In the third century Origen (+ 255) quoted the Epistle of St. James to support his doctrine on the holy anointing. Later, St. Athanasius the Great (+ 373) referred to the anointing in his commentary on the Psalms. Thus, very early in the life of the church, a doctrine for anointing the sick was well established. In the Byzantine tradition, the most ancient prayer for the “blessing of the oil of the sick” comes from Bishop Serapius of Thmuis near Alexandria, writing in the first half of the fourth century
The mystery of anointing is really a mini liturgy beginning with a series of prayers, including the Our Father. Psalm 142 (143) follows describing confidence in the Lord in times of distress. An Ektenia of Peace includes two special petitions, imploring God to send down the Holy Spirit, first to sanctify the oil, then to sanctify the sick. Finally, the oil to be used in the anointing is blessed.
Next, scriptural readings are introduced with a Prokimenon. “May your mercy, O Lord, be upon us, as we have placed our hope in you” (Ps 33 :22). An Epistle reading from St. James speaks of anointing (James 5 :10-16). The Gospel is the Parable of the Good Samaritan (Luke 10:25-37).

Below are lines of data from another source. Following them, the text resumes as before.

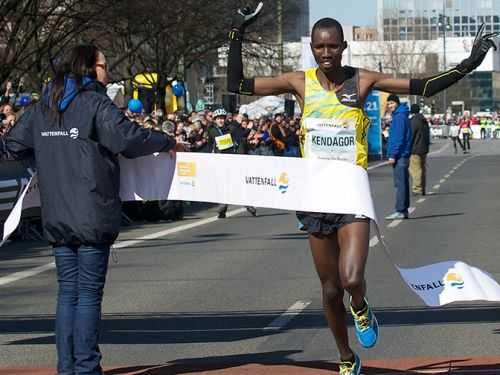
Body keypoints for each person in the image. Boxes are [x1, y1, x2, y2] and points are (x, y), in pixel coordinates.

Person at [226, 4, 497, 374]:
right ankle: (345, 356)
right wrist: (238, 30)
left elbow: (424, 87)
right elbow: (236, 85)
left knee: (351, 279)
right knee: (330, 289)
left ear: (343, 46)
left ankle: (362, 305)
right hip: (314, 196)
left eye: (332, 47)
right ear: (311, 47)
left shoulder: (363, 80)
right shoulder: (299, 82)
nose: (326, 54)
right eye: (319, 47)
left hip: (351, 192)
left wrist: (469, 63)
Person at [0, 45, 181, 375]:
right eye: (104, 65)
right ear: (89, 69)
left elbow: (13, 145)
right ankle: (86, 368)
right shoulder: (95, 103)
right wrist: (165, 141)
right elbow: (128, 139)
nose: (107, 72)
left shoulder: (43, 108)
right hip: (92, 210)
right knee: (87, 296)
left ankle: (67, 368)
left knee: (68, 293)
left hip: (56, 212)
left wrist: (48, 153)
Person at [207, 107, 257, 218]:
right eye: (218, 119)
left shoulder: (231, 128)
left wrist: (248, 129)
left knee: (238, 183)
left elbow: (241, 136)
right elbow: (210, 146)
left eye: (222, 118)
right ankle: (223, 207)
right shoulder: (212, 130)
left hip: (232, 160)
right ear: (215, 120)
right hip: (220, 161)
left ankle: (248, 204)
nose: (220, 121)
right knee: (223, 185)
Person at [385, 94, 412, 219]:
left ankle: (400, 210)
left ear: (397, 103)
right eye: (389, 104)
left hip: (400, 155)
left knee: (400, 184)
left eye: (392, 103)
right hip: (402, 155)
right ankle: (403, 210)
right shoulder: (400, 115)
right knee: (402, 183)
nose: (390, 106)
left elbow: (399, 138)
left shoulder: (399, 117)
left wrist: (393, 155)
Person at [408, 104, 430, 196]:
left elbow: (411, 135)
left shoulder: (414, 121)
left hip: (415, 148)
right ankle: (422, 188)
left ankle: (417, 189)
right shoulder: (423, 120)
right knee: (422, 168)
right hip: (424, 148)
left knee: (415, 169)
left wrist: (408, 146)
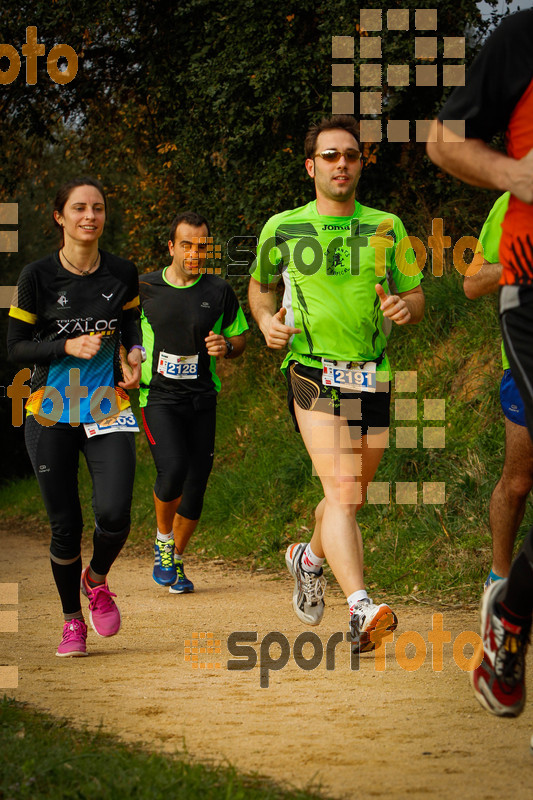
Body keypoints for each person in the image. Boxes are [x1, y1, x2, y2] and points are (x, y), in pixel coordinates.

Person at [248, 115, 424, 653]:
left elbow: (416, 298)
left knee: (349, 496)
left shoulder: (389, 227)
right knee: (342, 489)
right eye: (330, 156)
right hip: (311, 369)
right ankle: (361, 608)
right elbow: (258, 289)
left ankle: (310, 558)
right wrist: (265, 323)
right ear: (311, 166)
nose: (341, 163)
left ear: (360, 163)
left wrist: (403, 307)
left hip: (372, 373)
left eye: (349, 154)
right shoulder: (282, 228)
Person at [427, 8, 533, 716]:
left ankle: (510, 616)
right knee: (519, 474)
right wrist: (511, 175)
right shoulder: (525, 37)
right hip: (532, 293)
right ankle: (508, 610)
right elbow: (442, 138)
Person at [7, 176, 142, 657]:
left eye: (98, 208)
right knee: (65, 525)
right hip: (50, 414)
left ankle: (97, 579)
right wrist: (65, 344)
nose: (90, 217)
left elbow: (129, 324)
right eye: (80, 208)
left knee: (115, 513)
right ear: (59, 217)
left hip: (108, 407)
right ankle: (72, 623)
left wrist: (134, 354)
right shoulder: (36, 277)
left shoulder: (123, 273)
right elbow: (15, 349)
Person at [139, 211, 248, 593]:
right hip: (160, 398)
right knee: (172, 470)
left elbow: (239, 340)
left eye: (202, 246)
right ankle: (163, 542)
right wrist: (128, 360)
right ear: (171, 246)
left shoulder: (218, 292)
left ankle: (176, 559)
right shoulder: (144, 289)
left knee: (197, 484)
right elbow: (123, 337)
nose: (194, 253)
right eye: (186, 244)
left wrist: (228, 346)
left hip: (203, 397)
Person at [465, 193, 533, 589]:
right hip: (525, 364)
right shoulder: (512, 203)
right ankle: (499, 577)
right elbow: (472, 282)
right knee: (519, 480)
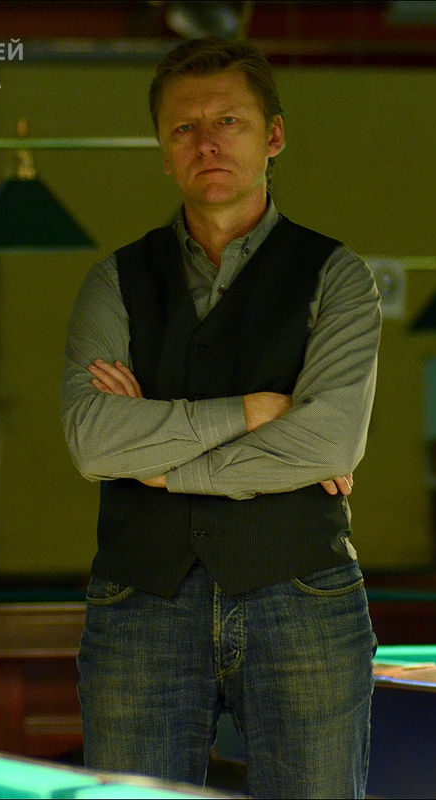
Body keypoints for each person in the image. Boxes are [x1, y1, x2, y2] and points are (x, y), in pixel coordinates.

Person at [59, 37, 381, 799]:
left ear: (274, 136)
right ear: (163, 152)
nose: (206, 142)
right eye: (184, 128)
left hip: (303, 594)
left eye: (228, 121)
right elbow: (92, 442)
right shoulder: (114, 280)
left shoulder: (336, 275)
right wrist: (254, 411)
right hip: (139, 599)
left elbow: (328, 441)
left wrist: (164, 466)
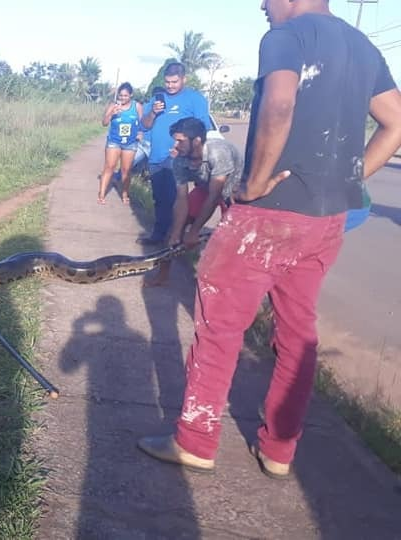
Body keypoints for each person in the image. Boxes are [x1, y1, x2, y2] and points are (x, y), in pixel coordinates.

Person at [138, 0, 401, 478]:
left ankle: (195, 440)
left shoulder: (287, 37)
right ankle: (280, 451)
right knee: (298, 334)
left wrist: (255, 183)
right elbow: (397, 121)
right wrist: (349, 179)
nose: (261, 4)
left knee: (220, 326)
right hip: (325, 220)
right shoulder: (362, 46)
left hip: (268, 215)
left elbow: (280, 103)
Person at [144, 117, 243, 287]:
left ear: (197, 141)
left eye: (180, 141)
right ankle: (163, 275)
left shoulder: (217, 153)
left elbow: (215, 195)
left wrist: (194, 231)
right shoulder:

The Gospel is followed by the Insistent Ektenia, imploring God “for mercy, life, peace, health, salvation, visitation, and forgiveness of sins” of the sick and that the Lord “send upon him/her the grace of deliverance from illness, raising him/her from his/her sickbed.”
Central to the mystery is the actual anointing, with its accompanying prayer. “Holy Father, physician of souls and bodies, you sent your only begotten Son, our Lord Jesus Christ to heal every infirmity and to deliver us from death. By this anointing, heal your servant of the spiritual and bodily ills which afflict him/her, and restore him/her by the grace of your Christ, through the prayers of all your saints. For you, our God, are the fountain of healing; and to you we give glory, together with your only-begotten Son, and Consubstantial Spirit, now and for ever and ever. Amen.”

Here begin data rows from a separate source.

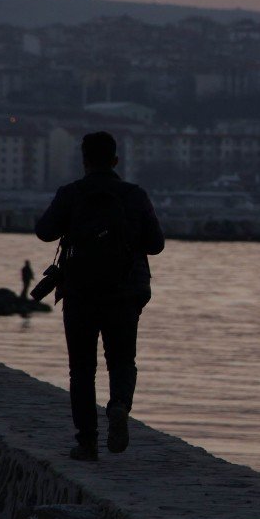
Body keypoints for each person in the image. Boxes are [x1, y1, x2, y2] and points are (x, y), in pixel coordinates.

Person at [35, 131, 164, 461]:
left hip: (79, 293)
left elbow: (44, 232)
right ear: (116, 161)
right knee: (122, 361)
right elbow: (156, 244)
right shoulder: (134, 196)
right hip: (125, 294)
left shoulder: (72, 194)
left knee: (81, 370)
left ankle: (87, 442)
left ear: (84, 161)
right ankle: (119, 405)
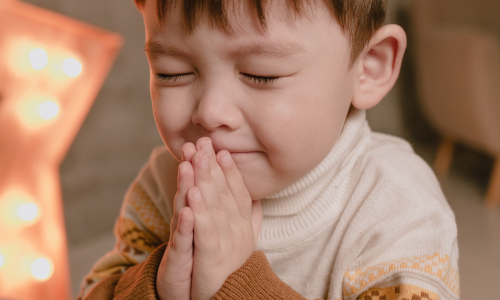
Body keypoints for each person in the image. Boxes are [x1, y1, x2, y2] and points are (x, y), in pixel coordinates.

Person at [77, 0, 459, 299]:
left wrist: (238, 285)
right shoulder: (164, 187)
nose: (210, 111)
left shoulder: (397, 209)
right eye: (171, 71)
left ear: (369, 68)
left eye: (262, 74)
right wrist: (157, 288)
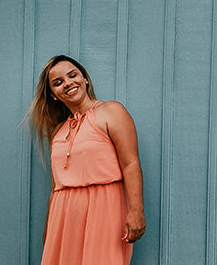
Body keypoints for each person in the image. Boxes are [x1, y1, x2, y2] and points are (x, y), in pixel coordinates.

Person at [27, 55, 145, 264]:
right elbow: (55, 188)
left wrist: (136, 211)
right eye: (58, 82)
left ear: (85, 79)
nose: (68, 83)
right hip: (64, 214)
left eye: (72, 75)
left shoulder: (111, 111)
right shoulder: (58, 131)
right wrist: (49, 228)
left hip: (104, 208)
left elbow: (130, 163)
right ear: (53, 94)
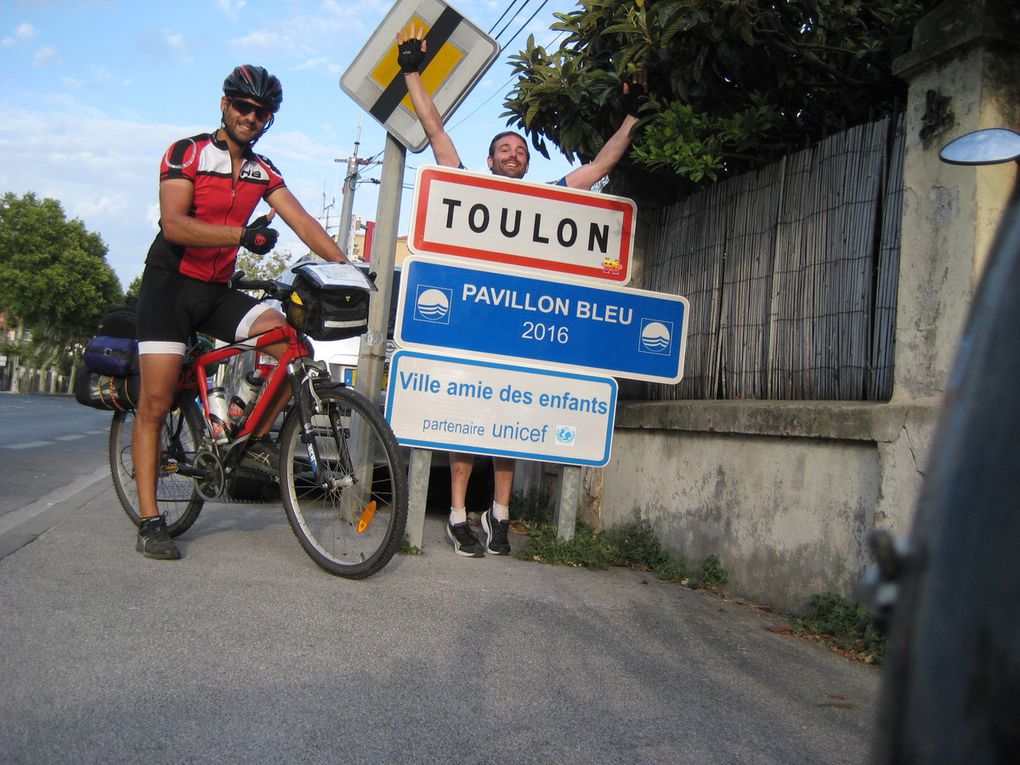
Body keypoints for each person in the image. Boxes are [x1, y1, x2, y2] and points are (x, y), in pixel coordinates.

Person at [396, 24, 648, 558]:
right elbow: (435, 127)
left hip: (519, 326)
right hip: (469, 323)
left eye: (518, 149)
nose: (512, 154)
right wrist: (413, 72)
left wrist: (633, 115)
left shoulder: (550, 200)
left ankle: (501, 516)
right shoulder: (467, 188)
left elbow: (601, 166)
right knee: (466, 425)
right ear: (489, 162)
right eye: (502, 149)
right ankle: (459, 516)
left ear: (526, 162)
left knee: (509, 427)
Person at [133, 65, 349, 560]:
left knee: (291, 342)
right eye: (244, 107)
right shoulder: (186, 153)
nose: (251, 117)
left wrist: (348, 266)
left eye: (262, 112)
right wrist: (241, 236)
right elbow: (175, 225)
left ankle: (249, 439)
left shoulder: (263, 170)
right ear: (225, 104)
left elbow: (302, 220)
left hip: (214, 290)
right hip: (169, 287)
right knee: (158, 400)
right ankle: (149, 520)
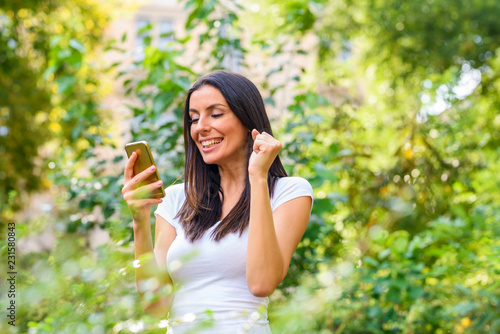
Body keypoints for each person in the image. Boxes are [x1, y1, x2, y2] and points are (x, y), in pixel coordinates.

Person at [122, 70, 313, 333]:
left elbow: (262, 283)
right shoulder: (178, 199)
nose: (200, 127)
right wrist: (139, 222)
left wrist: (257, 177)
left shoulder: (289, 193)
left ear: (248, 120)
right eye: (194, 118)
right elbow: (156, 306)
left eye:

Dipping his finger into the holy oil, the priest recites the prayer and anoints the sick person on those parts of the body which may have led him/her astray: the forehead where bad thoughts originate, the five external senses — eyes, ears, nostrils, lips and hands — as organs of sensuality, the chest which holds the heart, and the feet which carry us toward sin. With all these healed by divine grace, according to the teaching of some Church Fathers, the soul of the sick person becomes completely purified as it was at the time of the baptism.
On a personal note, I recently discovered I would need open-heart surgery. While in hospital waiting for the operation, our pastor, Rev. Josephat Tyrkalo, OSBM, came to confer the mystery of anointing the sick. As several members of my family were visiting me at the time, they took part in the mystery, reciting the various prayers and responding to the petitions. In spite of the clinical surroundings of the hospital room, the presence of the Holy Spirit amongst us was keenly felt. Soon after receiving the mystery, everyone left, leaving me alone in the room. Strangely, I felt an unnatural calmness, a great peace in my soul, and in my body as well. I mentioned this to Father Josephat on his next visit.
“No, it is not an unnatural peace” he replied. “Rather, the sacrament restored you to the natural state of Eden. It is the normal feeling we once had but lost. You were feeling the way we are supposed to feel.”
Although he no longer walks the earth, Jesus' ministry of healing remains ever present to us today. The mystery of anointing the sick brings the reality of Christ's healing power to those most in need.
Kostyniuk, who lives in Edmonton, has a bachelor of theology from Newman and is a freelance writer. He and his wife Bev have been married for 39 years and have eight grandchildren.